Du Fresne on Abortion
Karl du Fresne writes in the Dom Post:
When I read recently that two medical ethicists had suggested it should be legal to kill newborn babies, my first thought was that they must be anti-abortion campaigners choosing an unusually dramatic way to make their point.
After all, what’s the difference, ethically speaking, between aborting a baby at 20 weeks’ gestation or waiting until it’s born, then quietly suffocating it or administering a lethal injection? None that I can see.
Ethically speaking, the difference is that at 20 weeks, it can not survive outside the mother’s womb, and the mother has rights over her womb. This is the flaw in Karl’s entire column, and the research he refers to. Both totally skip over any discussion of the rights of a woman over her womb. One can only presume they think women have no rights over their wombs once they are pregnant. Now that is a legitimate view to have, but not one many share.
I believe that a foetus or unborn child does have some rights. And a mother also has some rights. The challenge is balancing those rights out. I have little time for those who say a mother has no rights at all, and likewise for those who say a foetus has no rights at all, and it is okay to abort at say eight and a half months.
Newborns aren’t actual persons, they suggest, merely potential persons. Neither the foetus nor the newborn baby is a person with a moral right to life. Only actual persons can be harmed by being killed.
It’s a proposition that would shock decent people. Yet it exposes the fundamental flaw, both logical and moral, behind liberal abortion laws such as those that apply in New Zealand.
Most people who think it’s OK to abort babies in the womb would recoil in horror at the thought of snuffing their lives out once they’ve been born.
And that is because they are now capable of independent life. I do not accept that an egg one second after fertilisation has the same rights as a baby.
But I ask again, what’s the difference? Some babies that are legally aborted under present law (there were 16,630 in 2010) have reached a stage in their development when they are capable, with intensive medical care, of surviving outside the womb.

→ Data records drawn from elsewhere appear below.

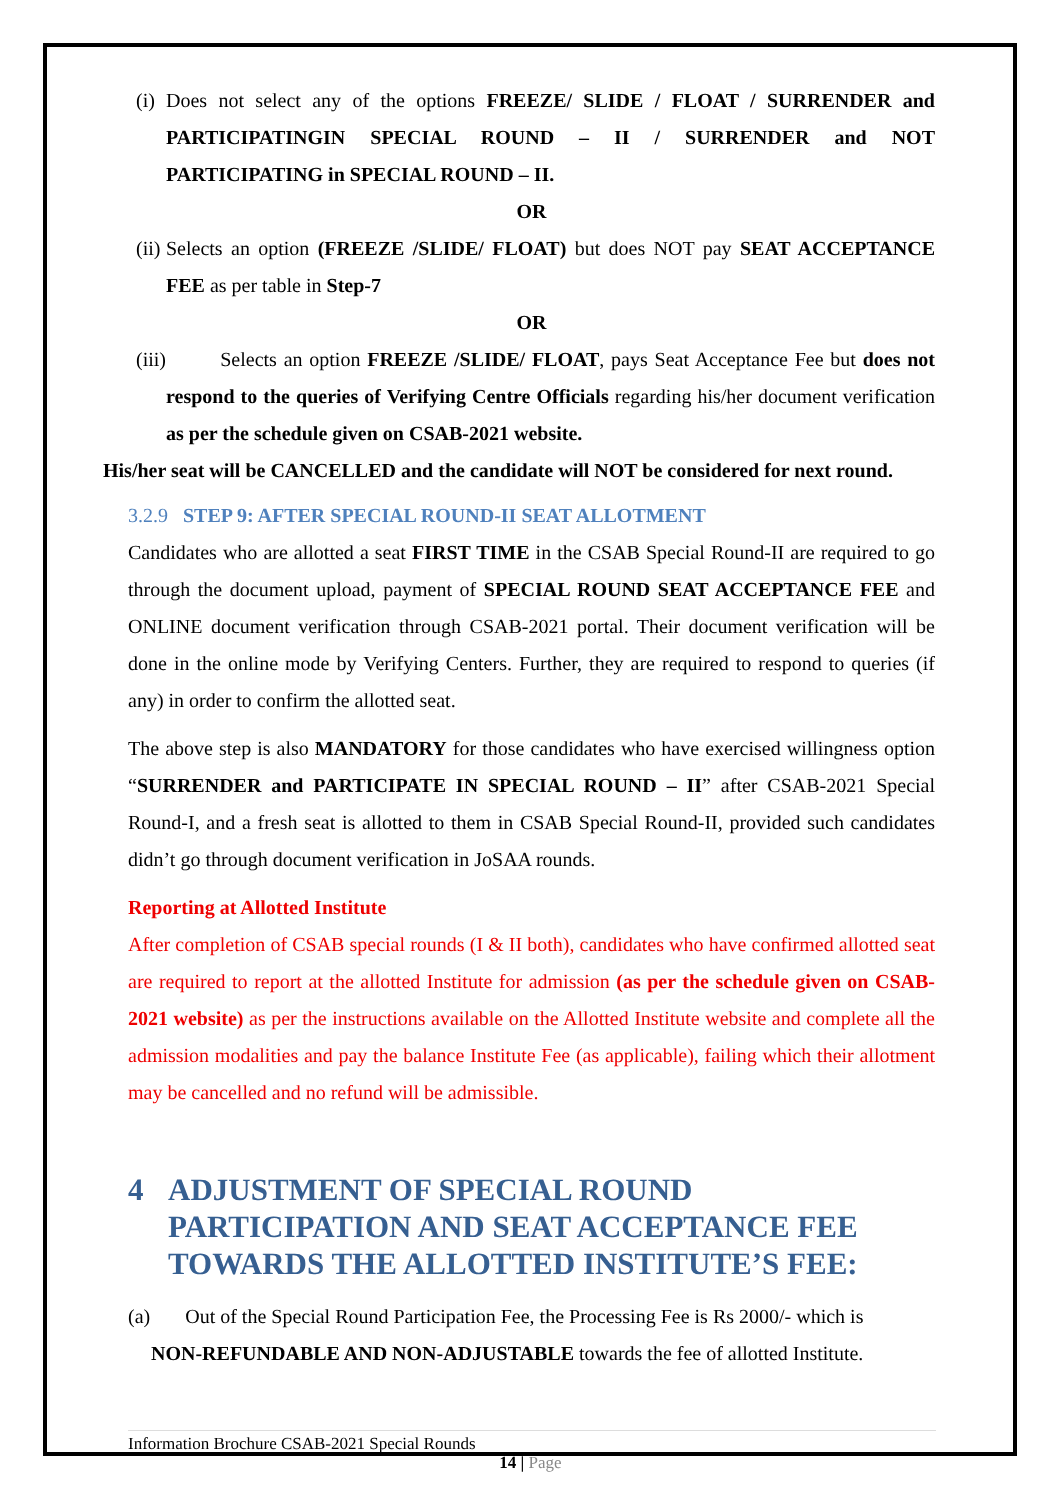(i)
Does not select any of the options FREEZE/ SLIDE / FLOAT / SURRENDER and PARTICIPATINGIN SPECIAL ROUND – II / SURRENDER and NOT PARTICIPATING in SPECIAL ROUND – II.
OR
(ii)
Selects an option (FREEZE /SLIDE/ FLOAT) but does NOT pay SEAT ACCEPTANCE FEE as per table in Step-7
OR
(iii)
Selects an option FREEZE /SLIDE/ FLOAT, pays Seat Acceptance Fee but does not respond to the queries of Verifying Centre Officials regarding his/her document verification as per the schedule given on CSAB-2021 website.
His/her seat will be CANCELLED and the candidate will NOT be considered for next round.
3.2.9 STEP 9: AFTER SPECIAL ROUND-II SEAT ALLOTMENT
Candidates who are allotted a seat FIRST TIME in the CSAB Special Round-II are required to go through the document upload, payment of SPECIAL ROUND SEAT ACCEPTANCE FEE and ONLINE document verification through CSAB-2021 portal. Their document verification will be done in the online mode by Verifying Centers. Further, they are required to respond to queries (if any) in order to confirm the allotted seat.
The above step is also MANDATORY for those candidates who have exercised willingness option “SURRENDER and PARTICIPATE IN SPECIAL ROUND – II” after CSAB-2021 Special Round-I, and a fresh seat is allotted to them in CSAB Special Round-II, provided such candidates didn’t go through document verification in JoSAA rounds.
Reporting at Allotted Institute
After completion of CSAB special rounds (I & II both), candidates who have confirmed allotted seat are required to report at the allotted Institute for admission (as per the schedule given on CSAB-2021 website) as per the instructions available on the Allotted Institute website and complete all the admission modalities and pay the balance Institute Fee (as applicable), failing which their allotment may be cancelled and no refund will be admissible.
4 ADJUSTMENT OF SPECIAL ROUND PARTICIPATION AND SEAT ACCEPTANCE FEE TOWARDS THE ALLOTTED INSTITUTE’S FEE:
(a) Out of the Special Round Participation Fee, the Processing Fee is Rs 2000/- which is
NON-REFUNDABLE AND NON-ADJUSTABLE towards the fee of allotted Institute.
Information Brochure CSAB-2021 Special Rounds
14 | Page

Newborn babies also need intervention to survive. So at what point do we decide a baby has a right to life at six months old, one year, only when it’s capable of feeding itself and walking?
There are a fer borderline cases, but generally abortions take place (as they should) before they can survive outside the womb.

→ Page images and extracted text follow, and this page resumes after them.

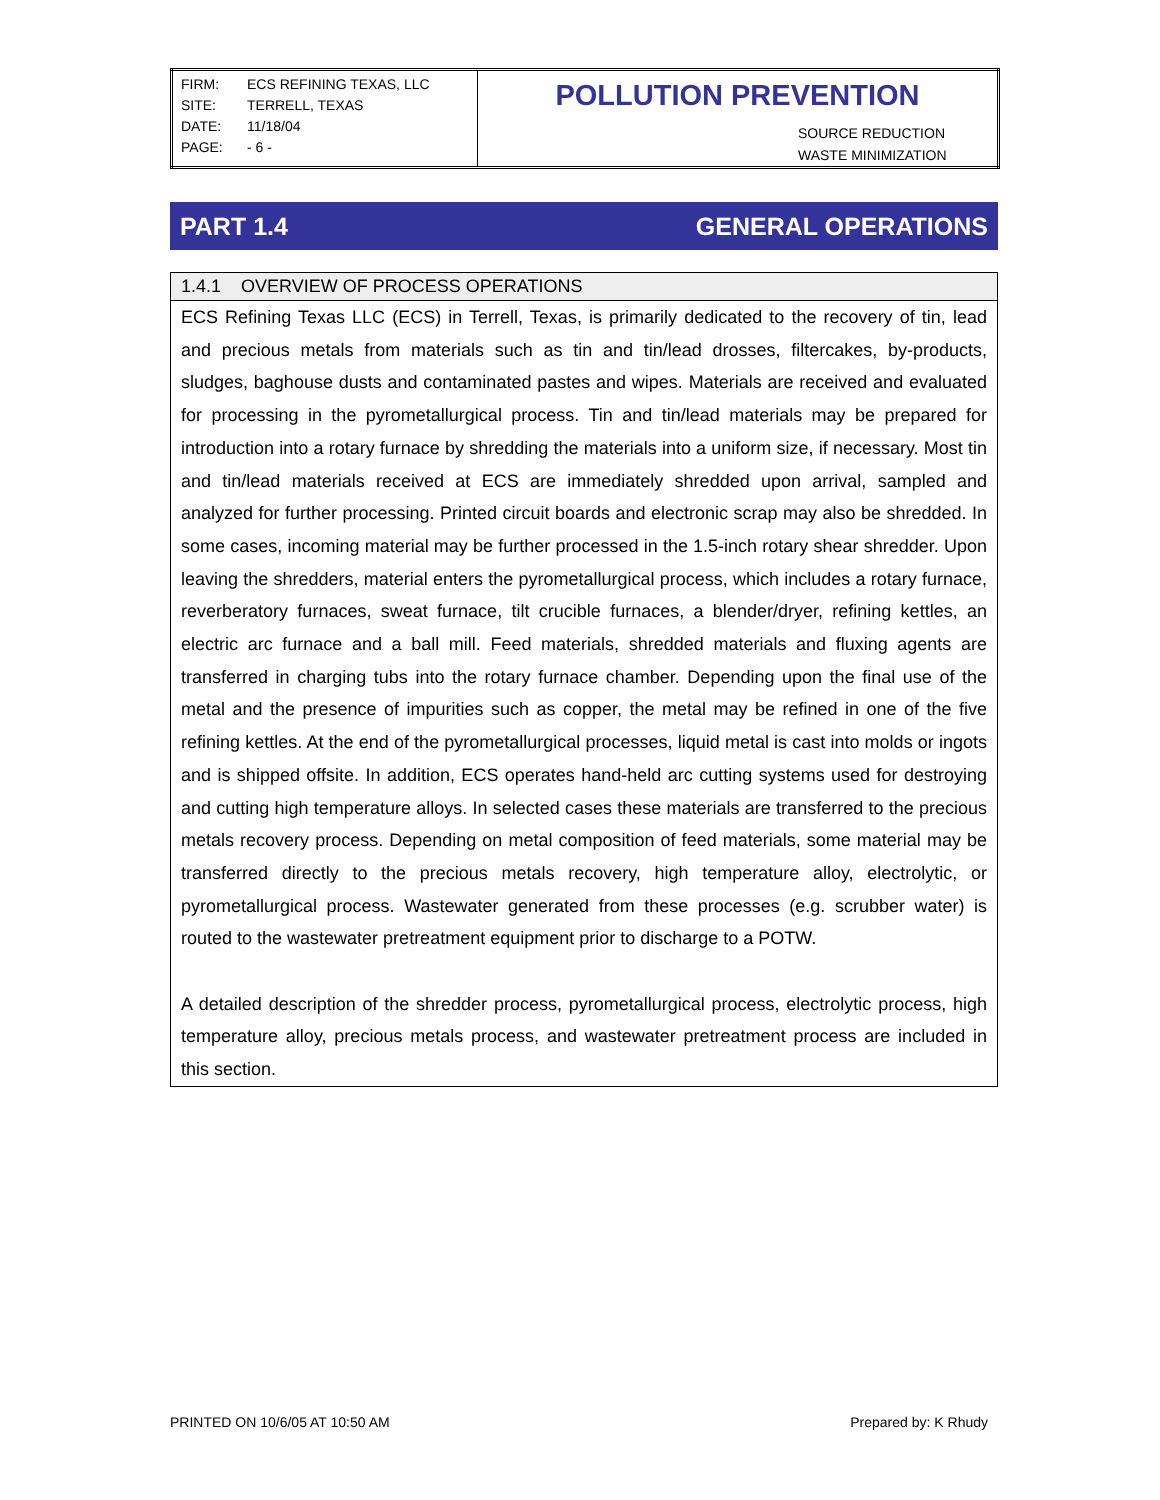| FIRM: ECS REFINING TEXAS, LLC SITE: TERRELL, TEXAS DATE: 11/18/04 PAGE: - 6 - | POLLUTION PREVENTION SOURCE REDUCTION WASTE MINIMIZATION |
PART 1.4 GENERAL OPERATIONS
1.4.1 OVERVIEW OF PROCESS OPERATIONS
ECS Refining Texas LLC (ECS) in Terrell, Texas, is primarily dedicated to the recovery of tin, lead and precious metals from materials such as tin and tin/lead drosses, filtercakes, by-products, sludges, baghouse dusts and contaminated pastes and wipes. Materials are received and evaluated for processing in the pyrometallurgical process. Tin and tin/lead materials may be prepared for introduction into a rotary furnace by shredding the materials into a uniform size, if necessary. Most tin and tin/lead materials received at ECS are immediately shredded upon arrival, sampled and analyzed for further processing. Printed circuit boards and electronic scrap may also be shredded. In some cases, incoming material may be further processed in the 1.5-inch rotary shear shredder. Upon leaving the shredders, material enters the pyrometallurgical process, which includes a rotary furnace, reverberatory furnaces, sweat furnace, tilt crucible furnaces, a blender/dryer, refining kettles, an electric arc furnace and a ball mill. Feed materials, shredded materials and fluxing agents are transferred in charging tubs into the rotary furnace chamber. Depending upon the final use of the metal and the presence of impurities such as copper, the metal may be refined in one of the five refining kettles. At the end of the pyrometallurgical processes, liquid metal is cast into molds or ingots and is shipped offsite. In addition, ECS operates hand-held arc cutting systems used for destroying and cutting high temperature alloys. In selected cases these materials are transferred to the precious metals recovery process. Depending on metal composition of feed materials, some material may be transferred directly to the precious metals recovery, high temperature alloy, electrolytic, or pyrometallurgical process. Wastewater generated from these processes (e.g. scrubber water) is routed to the wastewater pretreatment equipment prior to discharge to a POTW.
A detailed description of the shredder process, pyrometallurgical process, electrolytic process, high temperature alloy, precious metals process, and wastewater pretreatment process are included in this section.
PRINTED ON 10/6/05 AT 10:50 AM Prepared by: K Rhudy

Yet the Australian state of Victoria already allows babies to be aborted right up to the time of birth and pro-abortion lobbyists would like the same law adopted here. It’s only a short step from there to infanticide.

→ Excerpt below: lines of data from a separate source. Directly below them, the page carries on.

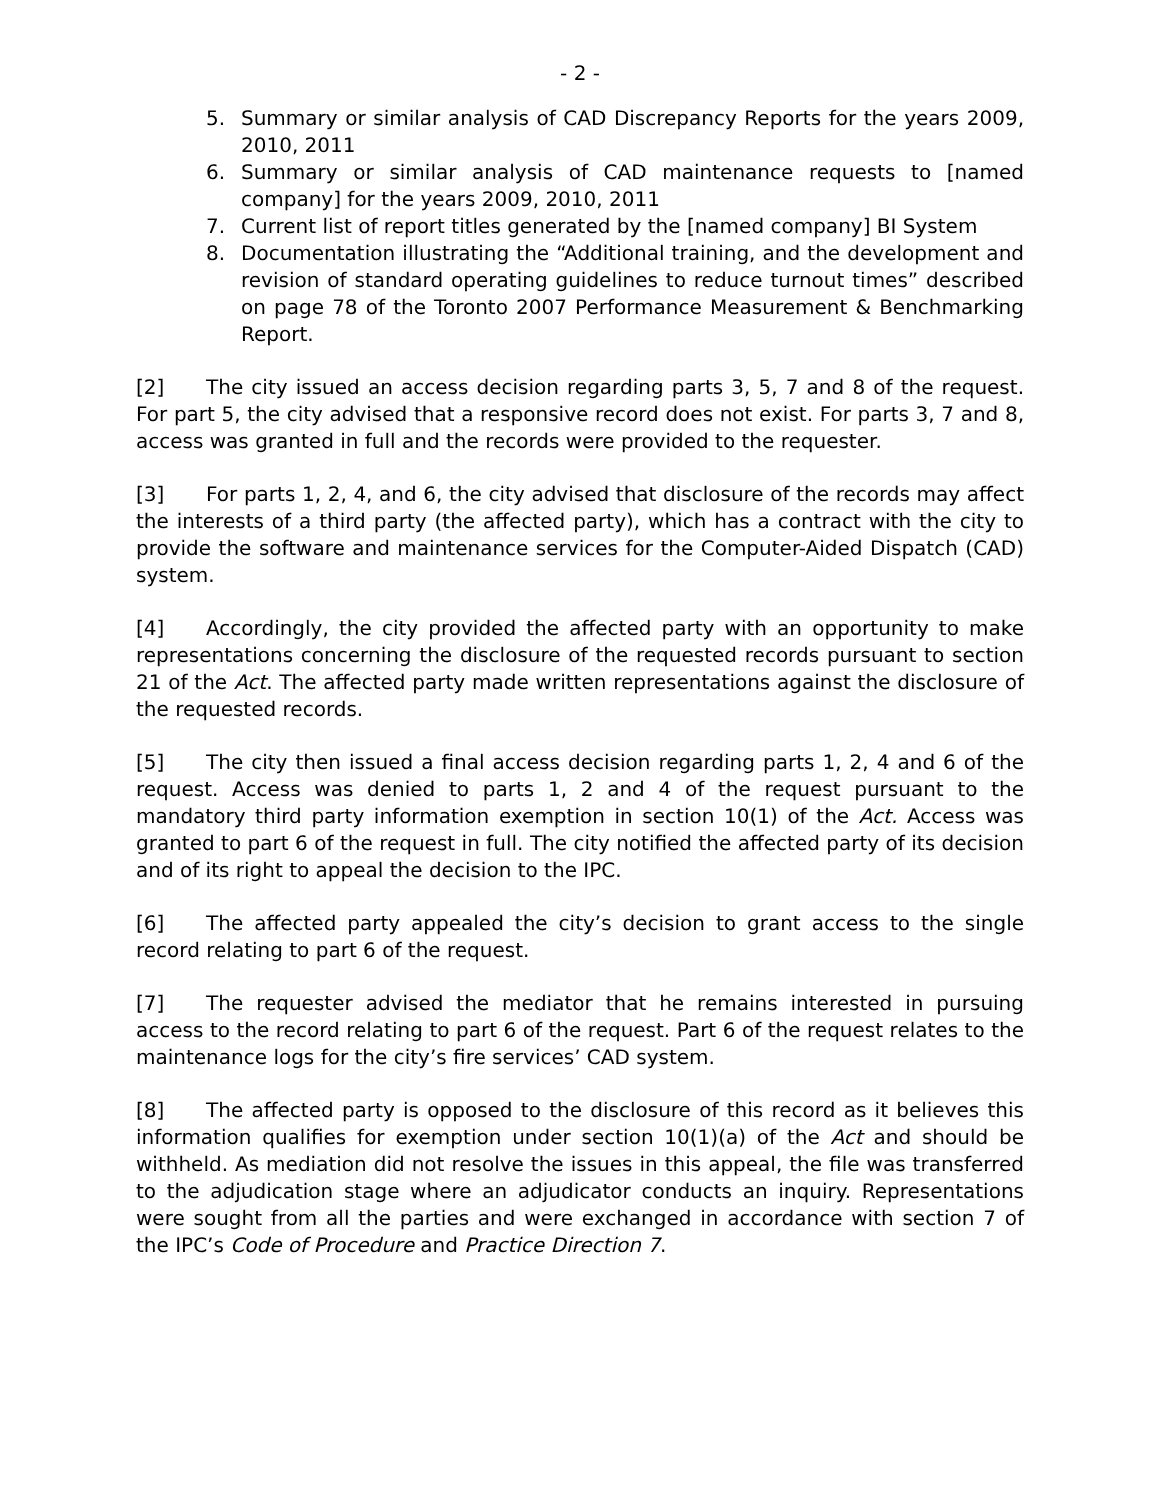- 2 -
5. Summary or similar analysis of CAD Discrepancy Reports for the years 2009, 2010, 2011
6. Summary or similar analysis of CAD maintenance requests to [named company] for the years 2009, 2010, 2011
7. Current list of report titles generated by the [named company] BI System
8. Documentation illustrating the “Additional training, and the development and revision of standard operating guidelines to reduce turnout times” described on page 78 of the Toronto 2007 Performance Measurement & Benchmarking Report.
[2] The city issued an access decision regarding parts 3, 5, 7 and 8 of the request. For part 5, the city advised that a responsive record does not exist. For parts 3, 7 and 8, access was granted in full and the records were provided to the requester.
[3] For parts 1, 2, 4, and 6, the city advised that disclosure of the records may affect the interests of a third party (the affected party), which has a contract with the city to provide the software and maintenance services for the Computer-Aided Dispatch (CAD) system.
[4] Accordingly, the city provided the affected party with an opportunity to make representations concerning the disclosure of the requested records pursuant to section 21 of the Act. The affected party made written representations against the disclosure of the requested records.
[5] The city then issued a final access decision regarding parts 1, 2, 4 and 6 of the request. Access was denied to parts 1, 2 and 4 of the request pursuant to the mandatory third party information exemption in section 10(1) of the Act. Access was granted to part 6 of the request in full. The city notified the affected party of its decision and of its right to appeal the decision to the IPC.
[6] The affected party appealed the city’s decision to grant access to the single record relating to part 6 of the request.
[7] The requester advised the mediator that he remains interested in pursuing access to the record relating to part 6 of the request. Part 6 of the request relates to the maintenance logs for the city’s fire services’ CAD system.
[8] The affected party is opposed to the disclosure of this record as it believes this information qualifies for exemption under section 10(1)(a) of the Act and should be withheld. As mediation did not resolve the issues in this appeal, the file was transferred to the adjudication stage where an adjudicator conducts an inquiry. Representations were sought from all the parties and were exchanged in accordance with section 7 of the IPC’s Code of Procedure and Practice Direction 7.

Which pro-abortion lobbyists are these? Can Karl name an organisation lobbying for this? He may be right, but I am unsure whom he is referring to.
He is right that Victoria’s laws are very permissive, with abortion on demand up until 24 weeks and needing two doctors to consent after considering a woman’s current and future physical, psychological and social circumstances. I think only serious physical danger to the mother should be a reasons for what is commonly called a late term abortion.